Emilia blushed and sighed. "I have thought of that," she said, "with fear and trembling."
"Because you are poor?" questioned Madame Lambert, speaking still with the utmost kindness.
"Yes," said Emilia, softly. Frankness was best under the circumstances.
"My dear," said Madame Lambert, "I am sure you are a lady."
"My father was a gentleman," said Emilia. "He fell into misfortune, and when he died I was penniless."
"And you married a penniless gentleman. Ah, how imprudent is youth! But I have been young myself, and have loved and lost. My dear, neither am I rich, but I have a life income which is sufficient. It dies with me, I regret to say. I have a reason for telling you this. Like yourself, I am alone in the world. I was born in Geneva, and when a course of travel, which my doctor recommended for my health, is over, shall return there to live. Will you travel with me as my friend and companion? I can offer you very little in the shape of salary, but it will be enough to provide you with clothes, and perhaps a little more. Then you will have a lady with you when your baby is born. What do you say?"
"What can I say," replied Emilia, in a voice of gratitude that completed the conquest she had began, "but thank you from my inmost heart for your kind offer? I can scarcely believe it real."
"It is real, my dear. Heaven is very good, and sends us friends when we least expect them. I am sure we shall get along very well together. You accept, then?"

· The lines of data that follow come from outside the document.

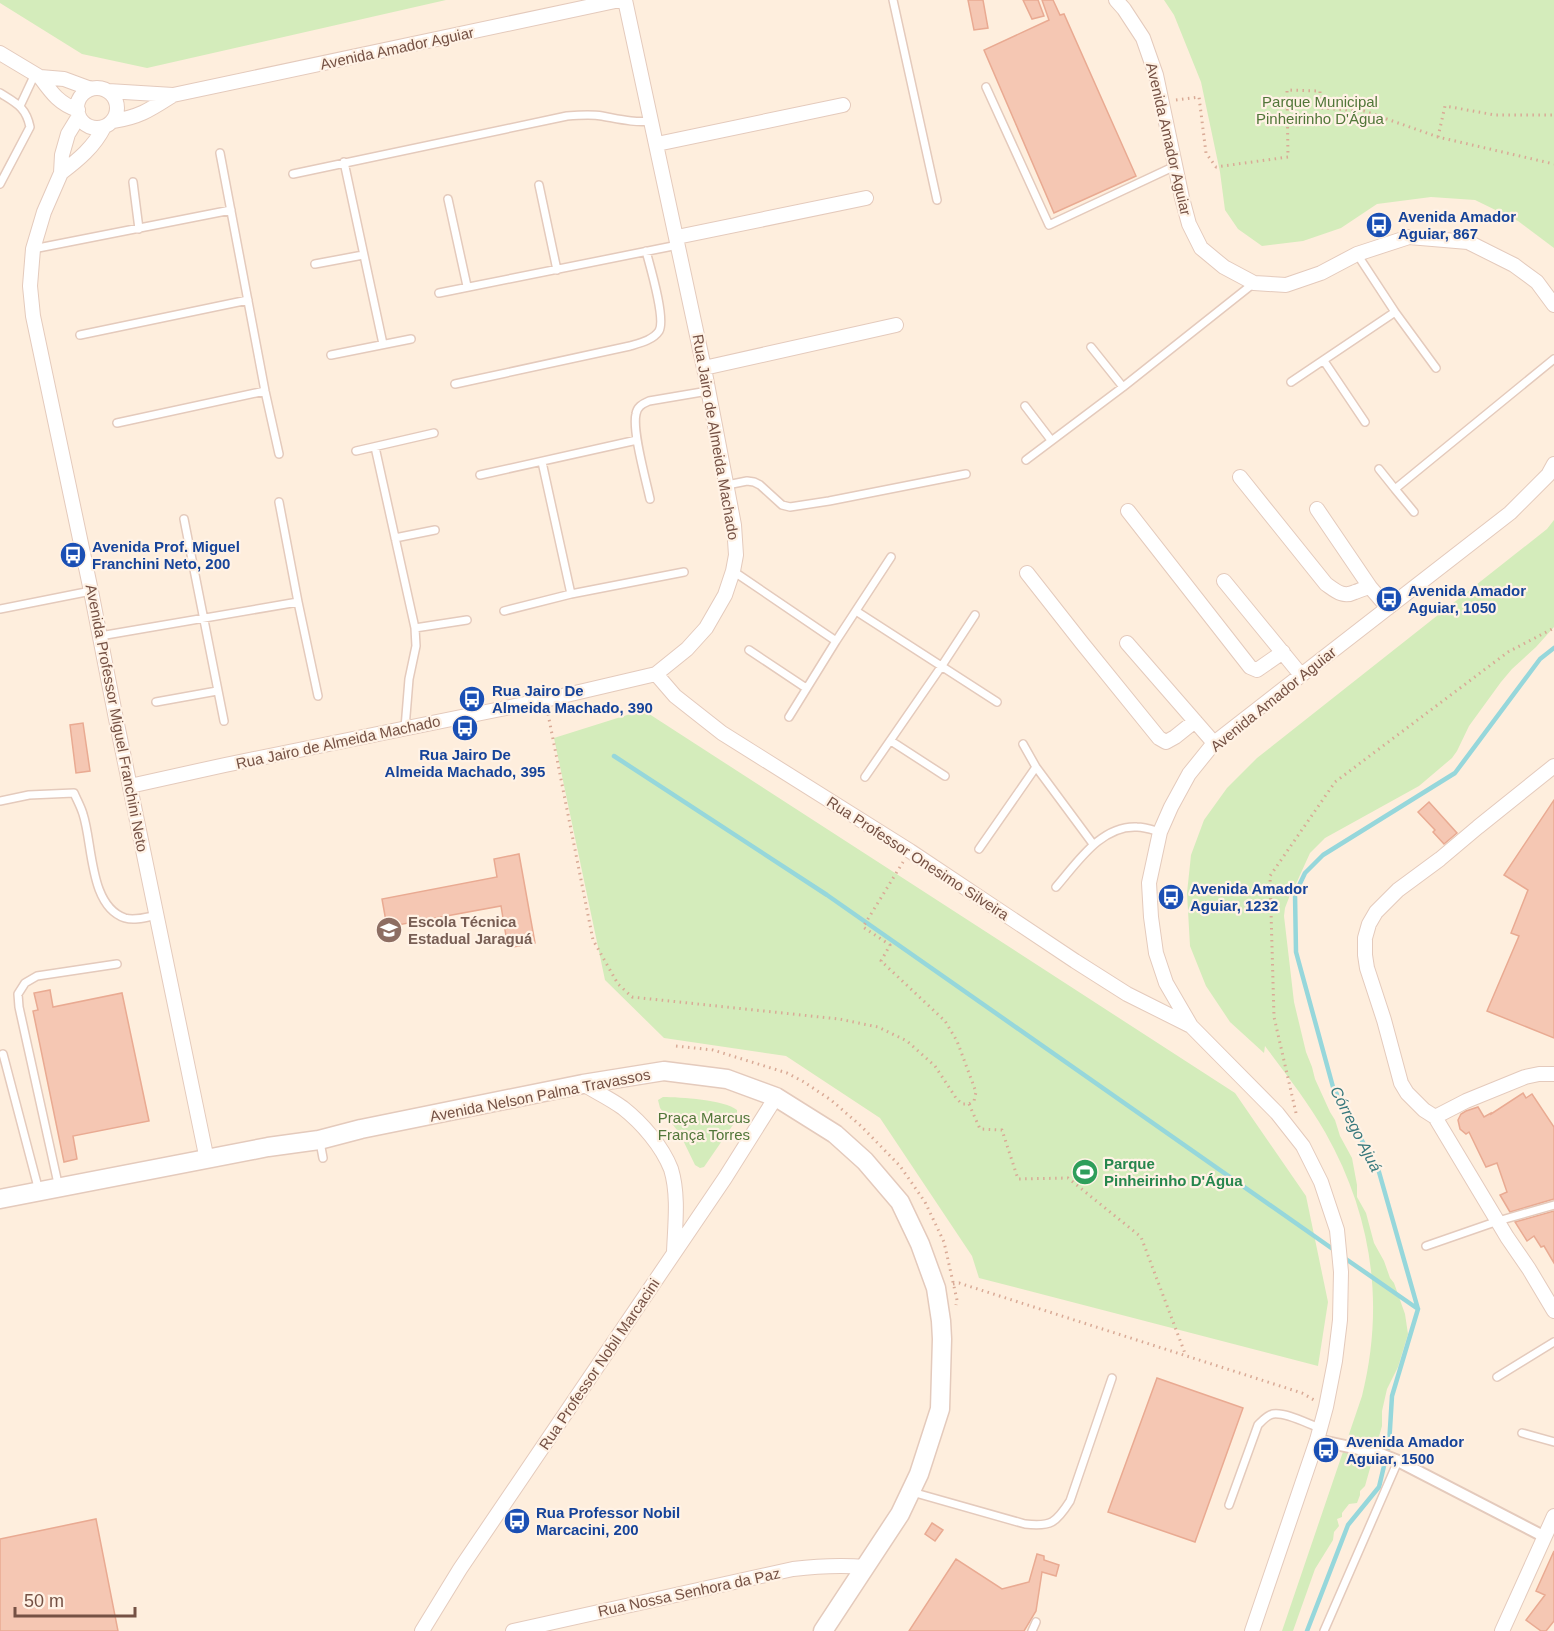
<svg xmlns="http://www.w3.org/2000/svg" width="1554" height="1631" font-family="Helvetica,sans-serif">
  <rect width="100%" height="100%" fill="#feeedd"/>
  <path fill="#d4ecbb" d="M0,0H446L147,68L82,54L0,3Z
    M1164,0H1554V248L1518,221L1475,200L1431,197L1377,204L1341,228L1303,241L1262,246L1238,229L1225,210L1220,172L1201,82L1174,15Z
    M1554,520V627L1536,647L1512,669L1501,682L1469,726L1457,751L1452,758L1419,786L1325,838L1310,853L1295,886L1286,885L1285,891L1290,895L1285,908L1284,916L1294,1002L1306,1052L1312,1067L1315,1079L1330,1112L1335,1120L1340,1136L1352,1158L1357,1185V1197L1366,1213L1374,1243L1384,1261L1390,1278L1394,1283L1405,1314L1408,1334L1398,1367L1387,1389L1382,1411V1426L1365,1486L1360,1491V1495L1357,1503L1349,1504L1342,1513V1517L1337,1519L1339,1526L1334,1532L1333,1540L1315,1569L1293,1631H1282L1362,1396C1385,1304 1372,1215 1325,1132C1308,1102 1286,1074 1265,1046L1264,1053L1230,1022L1206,986L1190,946L1187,893L1191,855L1204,820L1227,788L1257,758L1547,529Z
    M643,710L1235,1093L1306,1196L1328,1302L1318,1366L979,1278L972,1256L880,1118L786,1056L664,1038L605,980L554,738Z
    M663,1097C680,1097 725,1100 737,1110V1119L704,1167L700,1168L695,1165L680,1134L660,1108L658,1100Z"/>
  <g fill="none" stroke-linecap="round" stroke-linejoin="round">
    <path stroke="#96d7db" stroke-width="4.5" d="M614,756L827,895L1337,1252
      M1343,1257L1418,1309
      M1307,1631L1348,1525L1379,1487L1389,1445L1392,1396L1418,1309L1379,1172L1333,1087L1296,952L1295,894L1305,873L1323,855L1455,773L1540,659L1554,648"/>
  </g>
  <path fill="#f5c7b3" stroke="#e9aa92" stroke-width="1.5" d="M968,0H983L988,28L974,30Z
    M1023,0H1038L1044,16L1032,19Z
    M1042,0H1053L1060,15L1064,14L1136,176L1054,213L984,50L1049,20Z
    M83,723L90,771L76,773L70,725Z
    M1554,800V1038L1487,1011L1519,936L1511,933L1528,890L1504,875Z
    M1429,802L1457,833L1444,844L1433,832L1435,830L1418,812Z
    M519,854L535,943L508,948L501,906L387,927L382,899L497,877L494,859Z
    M50,990L53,1007L122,993L149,1121L73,1136L77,1159L64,1162L33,1011L38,1010L34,993Z
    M1523,1093L1526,1098L1532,1094L1554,1127V1199L1510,1212L1500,1195L1507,1192L1497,1163L1486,1167L1469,1132L1466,1134L1460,1129L1458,1120L1461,1114L1466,1111L1478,1107L1484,1117L1491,1113V1114Z
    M1554,1211V1263L1544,1246L1541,1247L1534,1236L1527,1241L1515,1222Z
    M1157,1378L1243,1408L1195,1542L1108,1512Z
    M96,1519L118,1631H0V1539Z
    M932,1523L943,1530L935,1541L925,1534Z
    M1554,1551V1621L1546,1631H1541L1526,1620L1545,1595L1536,1591Z
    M1037,1554L1044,1556V1560L1059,1565L1056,1576L1042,1572L1036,1611L1024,1631H909L956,1559L1002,1589L1029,1582Z"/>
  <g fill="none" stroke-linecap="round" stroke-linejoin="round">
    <defs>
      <path id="service" d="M893,0L937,200
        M986,87L1049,225L1175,166
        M0,93C16,103 26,107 30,127L0,184
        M20,106L35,74
        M220,153L265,391L279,454
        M344,162L383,344
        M293,174L567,116C579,115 591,114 602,116C619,119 634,123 652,121
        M133,182L139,229
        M539,185L557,270
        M448,199L467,286
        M33,249L231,210
        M1357,254L1395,312L1436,368
        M315,264L363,255
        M439,293L678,245
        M80,335L248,300
        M1091,347L1123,387
        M331,355L411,339
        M1324,361L1365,422
        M1291,382L1395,312
        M455,384L630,346C640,343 653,340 659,331C666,319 650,266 646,251
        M1025,406L1051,440
        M117,423L265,391
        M375,447L415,628L416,646L409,679L405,728
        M356,451L434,433
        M1026,460L1123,387L1254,283
        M542,462L571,594L684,572
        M1379,469L1395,489
        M480,475L637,440
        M727,485L747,481L754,482L760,485L782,505L790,507L829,501L966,474
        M650,499C646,480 632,431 636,414C637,407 642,404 649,401L708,391
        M279,502L298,602L318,696
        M1414,512L1395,489L1554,359
        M184,519L224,721
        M395,538L435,530
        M733,571L836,641
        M0,609L91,591
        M504,611L571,594
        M856,611L997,702
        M415,628L467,620
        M100,636L298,602
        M749,650L806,688
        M156,702L217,691
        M789,717L836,641L891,557
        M891,741L945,776
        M1023,744L1036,767L1093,844
        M865,777L941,667L975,615
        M0,801L29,795L74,793C77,800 81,807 83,814C93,844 89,906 125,918C135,921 147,917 157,915
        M979,849L1036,767
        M1056,887C1077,863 1101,825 1137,827C1145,827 1153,830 1160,832
        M3,1054L39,1191
        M320,1142L323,1158
        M59,1188L19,1007L18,994L25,983L37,976L117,964
        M1426,1246L1498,1221L1554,1205
        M1497,1377L1554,1342
        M1522,1433L1554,1442
        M912,1492L1025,1524C1051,1527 1056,1523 1070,1501L1112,1378
        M1229,1505L1258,1425C1262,1421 1267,1415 1273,1414C1286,1412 1308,1424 1320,1428
        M1032,1631L1036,1622
        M1324,1631L1398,1461"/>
      <path id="pedestrian" d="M1317,1440L1378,1453L1398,1461L1545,1537"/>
      <path id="minor" d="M1116,0L1124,9L1143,38L1156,75L1182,198L1189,224L1201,248L1224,267L1254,283L1286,285L1321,273L1357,254L1409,237L1468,242L1514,265L1537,282L1554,305
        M0,53L40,77L64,79L91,89
        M40,77C51,92 59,104 78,110
        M77 108a20 20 0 1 1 40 0a20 20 0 1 1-40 0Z
        M108,91L173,95L620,0
        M79,116L68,134L62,155L61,173L44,212L33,249L30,286L33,316L91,591L116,719L207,1160
        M113,121C140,117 151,109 173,95
        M657,144L843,105
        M61,173C78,160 94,147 104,127
        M677,237L866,198
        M704,368L896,325
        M1240,477L1326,584C1336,591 1343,598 1355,592C1361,590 1364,588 1370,587L1388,608
        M1317,509L1370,587
        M1128,511L1250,667L1257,670L1283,652
        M1027,573L1082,643L1159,738L1166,742L1175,737L1195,721
        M1224,581L1301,675
        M1127,643L1214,743
        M656,674L675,696L722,733L910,851L1075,961L1127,994L1191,1026
        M1554,766L1478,827L1440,859L1398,890L1376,912L1369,924L1365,938V955L1367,968L1384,1020L1401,1083L1407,1093L1424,1110L1435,1117L1507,1237L1529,1269L1554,1311
        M130,786L225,765L545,700L656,674L687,649L706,628L725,595L733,571L736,555L734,525L704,368L625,0
        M583,1084C596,1092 611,1099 623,1108C642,1123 662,1146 671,1169C679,1195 675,1226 674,1252
        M1435,1117L1466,1101L1525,1077L1539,1074H1554
        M422,1631L460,1569L725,1178L776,1097
        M513,1631L793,1569C818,1566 841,1565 866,1567
        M1252,1631L1317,1440L1326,1407L1335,1361L1340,1320L1341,1272L1337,1230L1321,1182L1303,1146L1277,1113L1191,1026L1166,983L1156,953L1151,917L1149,883L1160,832L1171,807L1189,774L1214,743L1510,513L1548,475L1554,464
        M1502,1631L1554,1516"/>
      <path id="tertiary" d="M0,1199L268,1147L319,1140L361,1129L583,1084L664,1071L727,1079L776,1097L835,1134L865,1161L900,1202L920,1244L936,1288L941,1321L942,1339L940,1409L919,1474L900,1514L823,1631"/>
    </defs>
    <use href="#service" stroke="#e4cabc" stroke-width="10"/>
    <use href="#pedestrian" stroke="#e4cabc" stroke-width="14"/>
    <use href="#minor" stroke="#e4cabc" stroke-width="16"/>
    <use href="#tertiary" stroke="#e4cabc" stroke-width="21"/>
    <path stroke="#d9aa96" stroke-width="3" stroke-dasharray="1.5 4.5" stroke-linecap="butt" d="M1176,100L1199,97L1206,153L1216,167L1288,157L1287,90L1320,91V108L1364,111L1438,137L1554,164
      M1438,137L1445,106L1495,115H1554
      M548,714L593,940L618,984L632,997L839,1019L878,1027L907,1041L935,1066L956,1098L962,1104H969L974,1101L976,1092L957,1041L945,1021L881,961L890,945L863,927L903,862
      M676,1046L713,1050L787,1073L804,1082L831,1100L861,1126L900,1166L925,1202L944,1242L957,1300L956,1305
      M969,1104L980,1129L1002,1130L1018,1179L1068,1178L1141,1237L1186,1356
      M1296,1113L1274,1017L1270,876L1335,782L1508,652L1554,628
      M953,1284L959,1283L1302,1393L1314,1400"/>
    <use href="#service" stroke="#fff" stroke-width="7"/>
    <use href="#pedestrian" stroke="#fff" stroke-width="10"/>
    <use href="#minor" stroke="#fff" stroke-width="14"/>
    <use href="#tertiary" stroke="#fff" stroke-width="18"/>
  </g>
  <defs>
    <symbol id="bus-disc" viewBox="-11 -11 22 22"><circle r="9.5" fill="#1a4fb4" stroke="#fff2e5"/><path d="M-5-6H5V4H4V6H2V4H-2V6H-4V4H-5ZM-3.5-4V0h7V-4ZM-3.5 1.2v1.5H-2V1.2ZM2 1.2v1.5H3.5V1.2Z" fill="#fff"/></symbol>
    <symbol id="university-disc" viewBox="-11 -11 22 22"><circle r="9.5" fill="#8d6e63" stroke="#fff2e5"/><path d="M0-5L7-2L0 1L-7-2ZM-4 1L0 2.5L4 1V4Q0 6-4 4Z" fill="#fff"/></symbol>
    <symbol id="stadium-disc" viewBox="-11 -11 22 22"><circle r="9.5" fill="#2e9e5b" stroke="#fff2e5"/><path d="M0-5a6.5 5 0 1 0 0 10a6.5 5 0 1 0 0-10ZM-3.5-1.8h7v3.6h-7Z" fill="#fff"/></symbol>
  </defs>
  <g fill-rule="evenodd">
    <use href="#bus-disc" x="1364" y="210" width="30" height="30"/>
    <use href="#bus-disc" x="58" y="540" width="30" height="30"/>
    <use href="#bus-disc" x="1374" y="584" width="30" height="30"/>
    <use href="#bus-disc" x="457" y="684" width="30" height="30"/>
    <use href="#bus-disc" x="450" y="713" width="30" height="30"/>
    <use href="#bus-disc" x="1156" y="882" width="30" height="30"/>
    <use href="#university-disc" x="374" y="915" width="30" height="30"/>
    <use href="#stadium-disc" x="1070" y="1157" width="30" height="30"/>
    <use href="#bus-disc" x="1311" y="1435" width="30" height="30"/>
    <use href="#bus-disc" x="502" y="1506" width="30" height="30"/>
  </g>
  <g text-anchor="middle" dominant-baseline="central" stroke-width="4.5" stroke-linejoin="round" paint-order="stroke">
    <g font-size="15" fill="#755144" stroke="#fff2e5">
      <text transform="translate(397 48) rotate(-12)">Avenida Amador Aguiar</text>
      <text transform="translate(1169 139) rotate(77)">Avenida Amador Aguiar</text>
      <text transform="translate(716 437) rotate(80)">Rua Jairo de Almeida Machado</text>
      <text transform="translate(1273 699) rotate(-39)">Avenida Amador Aguiar</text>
      <text transform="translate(117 718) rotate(79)">Avenida Professor Miguel Franchini Neto</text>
      <text transform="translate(338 742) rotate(-12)">Rua Jairo de Almeida Machado</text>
      <text transform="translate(918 858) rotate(33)">Rua Professor Onesimo Silveira</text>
      <text transform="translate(540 1095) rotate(-11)">Avenida Nelson Palma Travassos</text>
      <text transform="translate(599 1364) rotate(-56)">Rua Professor Nobil Marcacini</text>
      <text transform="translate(689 1592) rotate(-12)">Rua Nossa Senhora da Paz</text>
    </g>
    <g font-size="15" fill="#517639" stroke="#fff2e5">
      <text x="1320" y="101">Parque Municipal<tspan x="1320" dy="17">Pinheirinho D'Água</tspan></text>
      <text x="704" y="1117">Praça Marcus<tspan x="704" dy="17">França Torres</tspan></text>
    </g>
    <g font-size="15" font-weight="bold" fill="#164399" stroke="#fff2e5" text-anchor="start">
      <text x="1398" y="216">Avenida Amador<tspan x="1398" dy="17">Aguiar, 867</tspan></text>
      <text x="92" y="546">Avenida Prof. Miguel<tspan x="92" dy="17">Franchini Neto, 200</tspan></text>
      <text x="1408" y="590">Avenida Amador<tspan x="1408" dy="17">Aguiar, 1050</tspan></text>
      <text x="492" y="690">Rua Jairo De<tspan x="492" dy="17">Almeida Machado, 390</tspan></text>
      <text x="465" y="754" text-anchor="middle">Rua Jairo De<tspan x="465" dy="17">Almeida Machado, 395</tspan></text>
      <text x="1190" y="888">Avenida Amador<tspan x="1190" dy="17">Aguiar, 1232</tspan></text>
      <text x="1346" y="1441">Avenida Amador<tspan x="1346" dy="17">Aguiar, 1500</tspan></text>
      <text x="536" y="1512">Rua Professor Nobil<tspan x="536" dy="17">Marcacini, 200</tspan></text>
    </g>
    <g font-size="15" font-weight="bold" fill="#785e54" stroke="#fff2e5" text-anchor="start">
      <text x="408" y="921">Escola Técnica<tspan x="408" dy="17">Estadual Jaraguá</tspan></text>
    </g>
    <g font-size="15" font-weight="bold" fill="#27864d" stroke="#fff2e5" text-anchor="start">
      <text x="1104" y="1163">Parque<tspan x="1104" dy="17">Pinheirinho D'Água</tspan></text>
    </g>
    <g font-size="16" font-style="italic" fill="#37787c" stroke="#fff2e5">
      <text transform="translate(1356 1129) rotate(63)">Córrego Ajuá</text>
    </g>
  </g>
  <path d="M15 1607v9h120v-9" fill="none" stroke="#755144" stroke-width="3"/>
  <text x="24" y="1607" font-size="18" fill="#755144" stroke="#fff2e5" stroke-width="4.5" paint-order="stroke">50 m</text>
</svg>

"I accept with gratitude." She raised the hand of the kind lady to her lips, and her tears bedewed it. "Yes, God is very good to me. I will prove worthy of your kindness. You shall never repent it."
"If thought otherwise I should not press it upon you, my dear. You will really be rendering me a greater service than it is in my power to render to you. It is miserable to travel alone, without a kindred soul to talk to and confide in. So it is settled. We shall be true friends."